Over the two and a bit years of war, Russia has left tens, if not hundreds of billions of dollars worth of equipment on the battlefields in Ukraine – namely, more than 15,000 tanks, airplanes, ships, artillery pieces, missile systems, BMPs and APCs, command and communication points, unmanned aerial vehicles, supply trucks, etc.
According to experts on the Oryx website who record documented losses of the sides, the Russian army had lost 15,063 pieces of equipment by the end of March. Of these, it “gifted” almost a fifth to the enemy: Ukrainian troops captured 2,935 units. Two-thirds (10,615) were destroyed, another 692 were damaged, and 821 were abandoned.
The real scale of losses may be greater, as not all cases are recorded. For example, the Armed Forces of Ukraine estimates that Russia lost 342 airplanes and 325 helicopters. Oryx gives figures about three times less – 107 and 135 respectively.

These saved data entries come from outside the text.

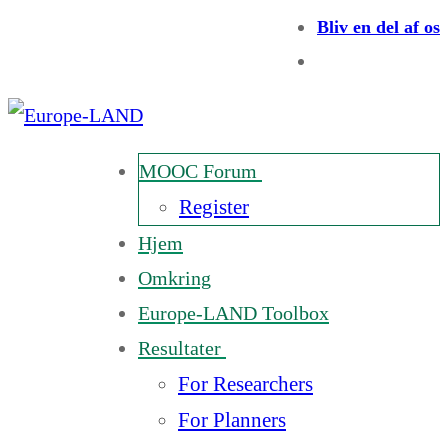
Bliv en del af os
MOOC Forum
Register
Hjem
Omkring
Europe-LAND Toolbox
Resultater
For Researchers
For Planners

Although Ukrainian figures may be overstated, Russian air force losses have indeed increased dramatically in recent times. Having lost many planes and helicopters at the beginning of the war, Russia was unable to establish dominance in the skies and began to keep its aircraft away from the front. But in recent months, aircraft have become active in using planning bombs, which can be launched from up to 70 kilometers away, against Ukrainian positions, especially in Avdiivka. Since January, the Russian air force has regularly carried out more than 100 airstrikes a day, and in the four days before the fall of Avdiivka on Feb. 17, it carried out almost 160 airstrikes a day, estimated Konrad Muzyka, director of Poland’s Rochan Consulting.
Casualties have also increased. “Ukraine has become more aggressive, risking the use of Patriot launchers close to the front line to target Russian aircraft”, noted Justin Bronk, a senior fellow at the Royal United Services Institute for Defense Studies (RUSI). As Ukrainian President Volodymyr Zelensky said recently, the AFU has managed to shoot down 15 Russian warplanes since the beginning of February, seven of them in the last days of February and early March.
In addition, the AFU shot down two A-50 “flying radars” this year (Oryx confirms this), and another one was seriously damaged in a drone attack on the military airfield in Machulishchi, reported the association of former Belarusian security forces BYPOL, which took responsibility for this action. These are very serious losses: Russia had a total of 10 A-50 daily radar planes, according to the Military Balance database of the International Institute for Strategic Studies. The loss of those used in the war in Ukraine “significantly impaired the situational awareness of combat aircraft crews”, the UK Defense Ministry’s intelligence service wrote. It assessed in early March that Russia had suspended A-50 flights near the front line.
Another area of success for the AFU, which failed to mount a successful counteroffensive on land last year, is the war at sea. With the help of naval drones and missiles, Ukraine, which has no fleet of its own, destroyed about a third of the Black Sea Navy’s ships, effectively rendering it useless in the war. Last weekend alone, four ships – three landing ships and a reconnaissance ship – were damaged.
Last year, the Russian army was mostly on the defensive, although it did conduct two bloody offensives that lasted several months and culminated in the capture of Bakhmut in May 2023 and Avdiivka in February 2024. Therefore, cumulative equipment losses in the second year of the war were halved compared to the first. Russia crossed the 10,000 mark in early April 2023, according to Oryx.
Ukraine lost almost three times as much equipment, according to Oryx’s calculations – 5,454 units. Despite a six-month offensive in which the attacking side usually loses more than the defending side, the AFU has lost 2,290 units over the past year, or more than half as much as the Russian Armed Forces.
The Russian leadership is not concerned about the losses. “After overspending on defense during the Soviet era, Russia has a lot of tanks left”, says RUSI’s Nick Reynolds. In addition, it has increased their production sixfold compared to pre-war times, says Pavel Luzin, an expert on Russian foreign and defense policy, but caveats: most of this is not the production of new equipment, but the modernization of old ones (such as the T-62s that were decommissioned in 2010), “overhauls, adding sights, thermal imagers, computers, on-board systems, etc.”.
Before the war, Russia had about 3,200 tanks in service and about 10,000 in storage, Luzin said. According to Oryx, Russia has lost almost all of its pre-war stockpile, or 2,875 tanks.
So far, Russia has managed to maintain the intensity of combat operations by dismantling some of the tanks that have been hit for spare parts and modernizing those taken from the stockpile. But after a while this will become problematic, Luzin said: “Not everything that is stored can be restored”.